Circuito de Indianápolis

A lo largo de la historia solo un piloto ha conseguido ganar estos tres legendarios eventos: Graham Hill. El británico ganó el GP de Mónaco de F1 en cinco ocasiones (1963, 1964, 1965, 1968 y 1969), las 24 Horas de Le Mans en 1972 y las 500 Millas de Indianápolis en 1966.

En la actualidad solo dos pilotos en activo pueden conseguir la “Triple Corona”, Juan Pablo Montoya, al que le falta una victoria a en las 24 Horas de Le Mans, y Fernando Alonso, quien necesita ganar las 500 Millas de Indianápolis.

9. Los pilotos legendarios

Solamente tres pilotos han ganado las 500 Millas de Indianápolis en cuatro ocasiones. Estos son A.J. Foyt, Rick Mears y Al Unser Sr. A.J. Foyt también es el piloto que ha competido en más ocasiones en las 500 Millas de Indianápolis con un total de treinta y cinco participaciones. Le siguen Mario Andretti con veintinueve participaciones y Al Unser Sr. con veintisiete.

Por otro lado, Unser Sr. es el piloto que más vueltas ha liderado en Indianápolis (644), seguido de Ralph DePalma (612), Mario Andretti (556) y Foyt (555).

El ganador más joven de la carrera fue Troy Ruttman, que con 22 años y 80 días se impuso en la edición de 1952. El de mayor edad fue Unser Sr., que ganóa sus 47 años y 360 días.

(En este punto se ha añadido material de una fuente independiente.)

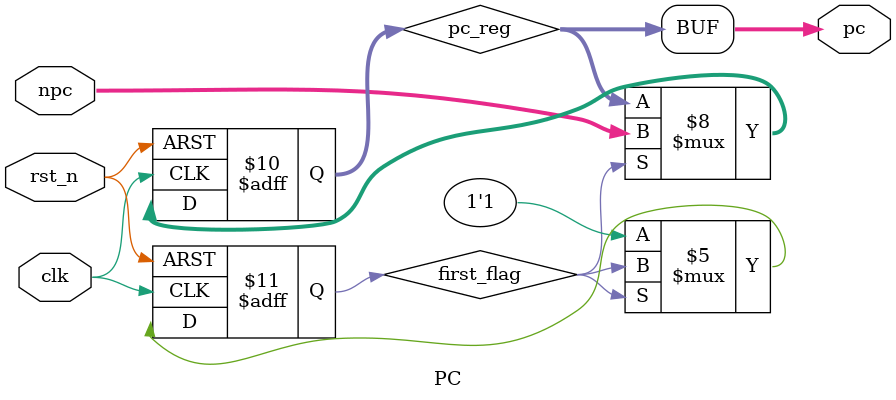
<source format=v>
`timescale 1ns / 1ps

module PC(
    input               clk,
    input               rst_n,  
    input  wire [31:0]  npc,
    output wire [31:0]  pc 
);
parameter INIT_PC = 32'b0;  // ¼ÙÉè0ÎªCPU¸´Î»ºóµÄÊ×ÌõÖ¸Áî¶ÔÓ¦µØÖ·
reg [31:0] pc_reg;
reg first_flag;
assign pc = pc_reg;

always @(posedge clk or negedge rst_n) begin
    if( ~rst_n ) begin
        pc_reg <= INIT_PC;
        first_flag <= 1'b0;
    end
    else 
        if (first_flag == 1'b0) //first time don't run
            first_flag <= 1'b1;
        else
            pc_reg <= npc;
end

endmodule

</source>
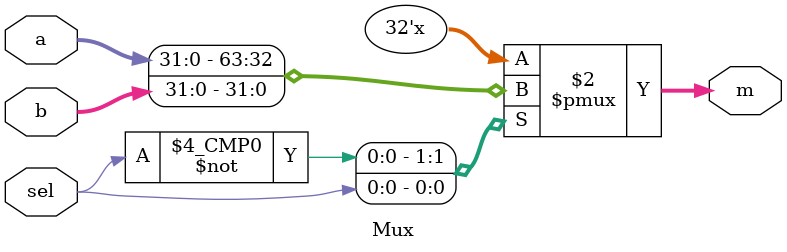
<source format=v>
`timescale 1ns / 1ps


module Mux(
        input  sel,
        input  [31:0] a,b,
        output reg [31:0] m
    );
    
    always@*
    begin
        case (sel)
            1'b0: m = a;
            1'b1: m = b;
        endcase
    end
    
endmodule

</source>
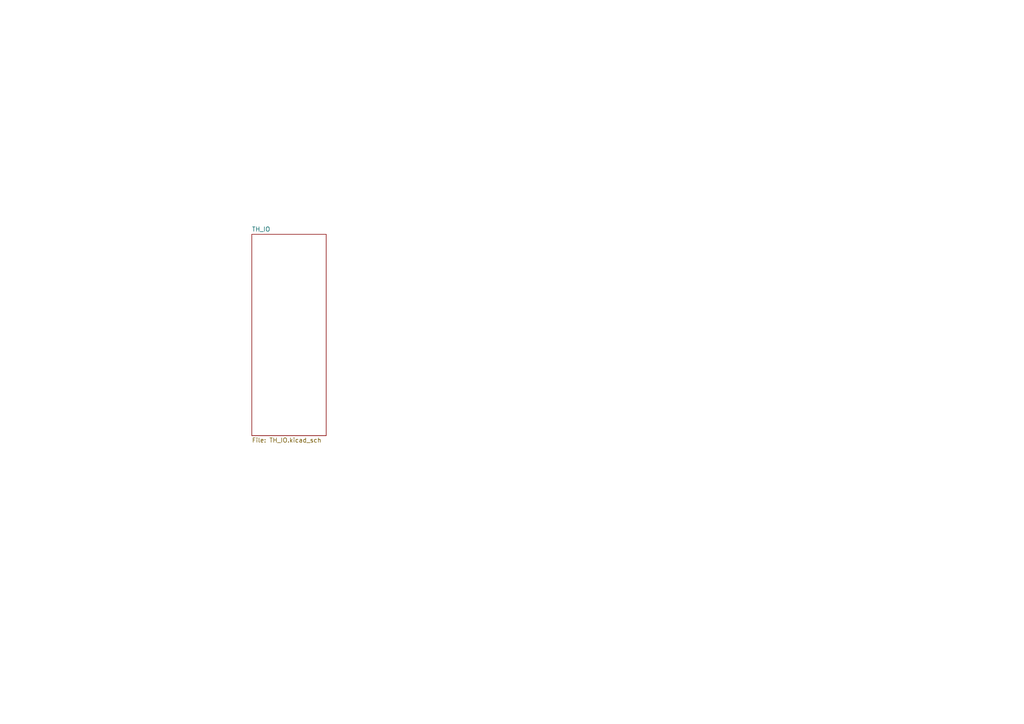
<source format=kicad_sch>
(kicad_sch
	(version 20250114)
	(generator "eeschema")
	(generator_version "9.0")
	(uuid "68012dc4-ff9f-47ea-a272-4c198c6ece83")
	(paper "A4")
	(lib_symbols)
	(sheet
		(at 73.025 67.945)
		(size 21.59 58.42)
		(exclude_from_sim no)
		(in_bom yes)
		(on_board yes)
		(dnp no)
		(fields_autoplaced yes)
		(stroke
			(width 0.1524)
			(type solid)
		)
		(fill
			(color 0 0 0 0.0000)
		)
		(uuid "22c9496a-aa72-4b38-b7e5-3f5fbd188317")
		(property "Sheetname" "TH_IO"
			(at 73.025 67.2334 0)
			(effects
				(font
					(size 1.27 1.27)
				)
				(justify left bottom)
			)
		)
		(property "Sheetfile" "TH_IO.kicad_sch"
			(at 73.025 126.9496 0)
			(effects
				(font
					(size 1.27 1.27)
				)
				(justify left top)
			)
		)
		(instances
			(project "A1K_TH"
				(path "/68012dc4-ff9f-47ea-a272-4c198c6ece83"
					(page "2")
				)
			)
		)
	)
	(sheet_instances
		(path "/"
			(page "1")
		)
	)
	(embedded_fonts no)
)

</source>
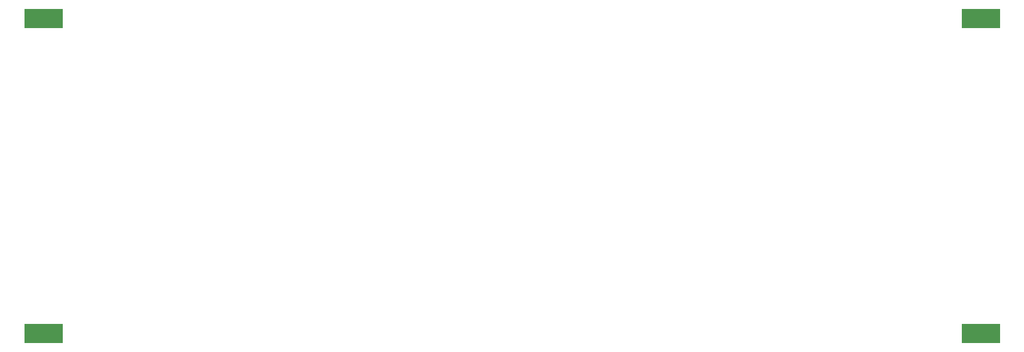
<source format=gbr>
G04 DipTrace 2.4.0.2*
%INTopPaste.gbr*%
%MOIN*%
%ADD77R,0.2125X0.1101*%
%FSLAX44Y44*%
G04*
G70*
G90*
G75*
G01*
%LNTopPaste*%
%LPD*%
D77*
X7815Y27739D3*
Y10141D3*
X60082D3*
Y27739D3*
M02*

</source>
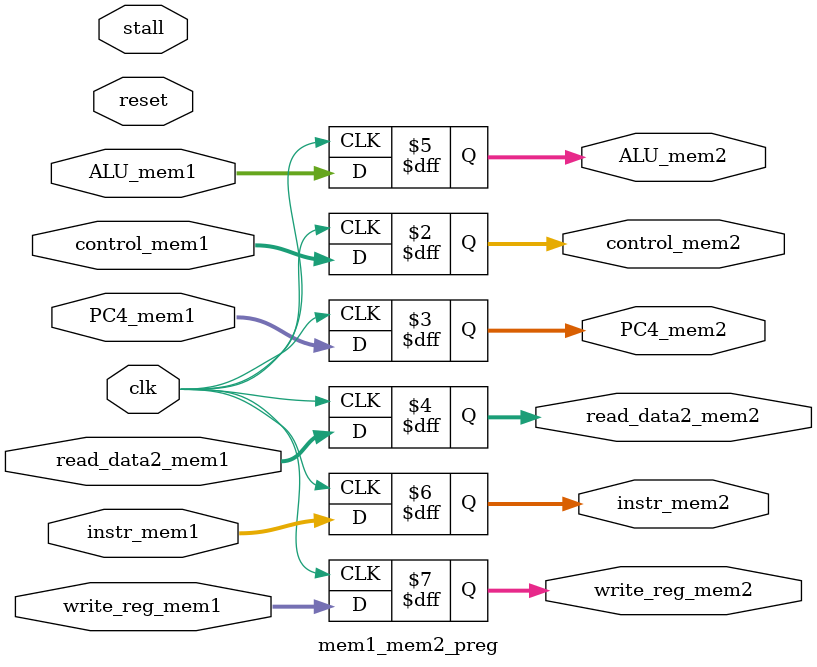
<source format=sv>
`include "riscv32_starter.sv"
module mem1_mem2_preg(clk, reset, stall, control_mem1, ALU_mem1, write_reg_mem1, PC4_mem1, read_data2_mem1, instr_mem1, //opcode_mem1, 
											control_mem2, ALU_mem2, write_reg_mem2, PC4_mem2, read_data2_mem2, instr_mem2); //opcode_mem2);
	input logic clk, reset, stall;
	input logic [31:0] control_mem1, PC4_mem1, read_data2_mem1, ALU_mem1, instr_mem1;
	input logic [4:0] write_reg_mem1;
	
	output logic [31:0] control_mem2, PC4_mem2, read_data2_mem2, ALU_mem2, instr_mem2;
	output logic [4:0] write_reg_mem2;

	// registers on pos clock cycle
	always @(posedge clk) begin 
		control_mem2 <= control_mem1;
		instr_mem2 <= instr_mem1;
		read_data2_mem2 <= read_data2_mem1;
		PC4_mem2 <= PC4_mem1;
		write_reg_mem2 <= write_reg_mem1;
		ALU_mem2 <= ALU_mem1;
	end 
endmodule 
	

</source>
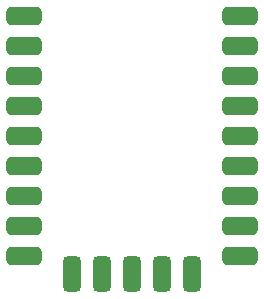
<source format=gtp>
G04 #@! TF.GenerationSoftware,KiCad,Pcbnew,8.0.1*
G04 #@! TF.CreationDate,2024-04-24T00:06:35-04:00*
G04 #@! TF.ProjectId,leviathan,6c657669-6174-4686-916e-2e6b69636164,rev?*
G04 #@! TF.SameCoordinates,Original*
G04 #@! TF.FileFunction,Paste,Top*
G04 #@! TF.FilePolarity,Positive*
%FSLAX46Y46*%
G04 Gerber Fmt 4.6, Leading zero omitted, Abs format (unit mm)*
G04 Created by KiCad (PCBNEW 8.0.1) date 2024-04-24 00:06:35*
%MOMM*%
%LPD*%
G01*
G04 APERTURE LIST*
G04 Aperture macros list*
%AMRoundRect*
0 Rectangle with rounded corners*
0 $1 Rounding radius*
0 $2 $3 $4 $5 $6 $7 $8 $9 X,Y pos of 4 corners*
0 Add a 4 corners polygon primitive as box body*
4,1,4,$2,$3,$4,$5,$6,$7,$8,$9,$2,$3,0*
0 Add four circle primitives for the rounded corners*
1,1,$1+$1,$2,$3*
1,1,$1+$1,$4,$5*
1,1,$1+$1,$6,$7*
1,1,$1+$1,$8,$9*
0 Add four rect primitives between the rounded corners*
20,1,$1+$1,$2,$3,$4,$5,0*
20,1,$1+$1,$4,$5,$6,$7,0*
20,1,$1+$1,$6,$7,$8,$9,0*
20,1,$1+$1,$8,$9,$2,$3,0*%
G04 Aperture macros list end*
%ADD10RoundRect,0.381000X1.119000X0.381000X-1.119000X0.381000X-1.119000X-0.381000X1.119000X-0.381000X0*%
%ADD11RoundRect,0.381000X-0.381000X1.119000X-0.381000X-1.119000X0.381000X-1.119000X0.381000X1.119000X0*%
%ADD12RoundRect,0.381000X0.381000X-1.119000X0.381000X1.119000X-0.381000X1.119000X-0.381000X-1.119000X0*%
G04 APERTURE END LIST*
D10*
X171160000Y-21840000D03*
X171160000Y-24380000D03*
X171160000Y-26920000D03*
X171160000Y-29460000D03*
X171160000Y-32000000D03*
X171160000Y-34540000D03*
X171160000Y-37080000D03*
X171160000Y-39620000D03*
X171160000Y-42160000D03*
D11*
X167080000Y-43700000D03*
X164540000Y-43700000D03*
X162000000Y-43700000D03*
X159460000Y-43700000D03*
D12*
X156920000Y-43700000D03*
D10*
X152840000Y-42160000D03*
X152840000Y-39620000D03*
X152840000Y-37080000D03*
X152840000Y-34540000D03*
X152840000Y-32000000D03*
X152840000Y-29460000D03*
X152840000Y-26920000D03*
X152840000Y-21840000D03*
X152840000Y-24380000D03*
M02*

</source>
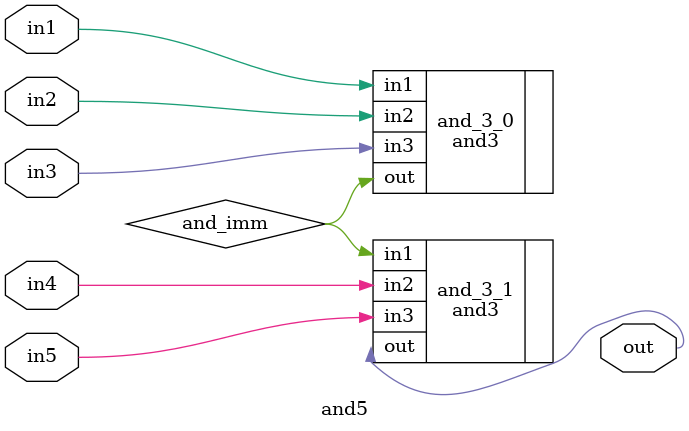
<source format=v>
/*
    CS/ECE 552 Spring '23
    Homework #1, Problem 2

    5 input AND
*/
`default_nettype none
module and5 (out,in1,in2,in3,in4,in5);
    output wire out;
    input wire in1,in2,in3,in4,in5;
	
	wire and_imm;
	and3 and_3_0(.in1(in1), .in2(in2), .in3(in3), .out(and_imm));
	and3 and_3_1(.out(out), .in1(and_imm), .in2(in4), .in3(in5));
	
endmodule
`default_nettype wire

</source>
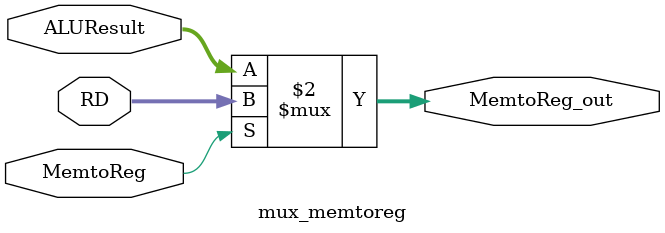
<source format=sv>
module mux_memtoreg(
    input  logic        MemtoReg,     // 0: ALUResult, 1: RD
    input  logic [31:0] ALUResult,
    input  logic [31:0] RD,           // from data memory
    output logic [31:0] MemtoReg_out
);
    always_comb begin
        MemtoReg_out = MemtoReg ? RD : ALUResult;
    end
endmodule

</source>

10. Firestone puede conseguir su 70ª victoria en 2019

Firestone es el fabricante de neumáticos más exitoso de la historia de las 500 Millas de Indianápolis. De todas ediciones disputadas Firestone ha ganado en 69 ocasiones. En 1911 Ray Harroun ya montaba en su Marmon Wasp neumáticos Firestone.Este hecho es posible gracias a que Harvey Firestone, fundador de la marca, tuvo la idea de llevar sus neumáticos a las 500 Millas de Indianápolis para ayudar a los pioneros del automovilismo norteamericano a conseguir la victoria y, al mismo tiempo, promocionar y probar sus neumáticos en las condiciones más exigentes.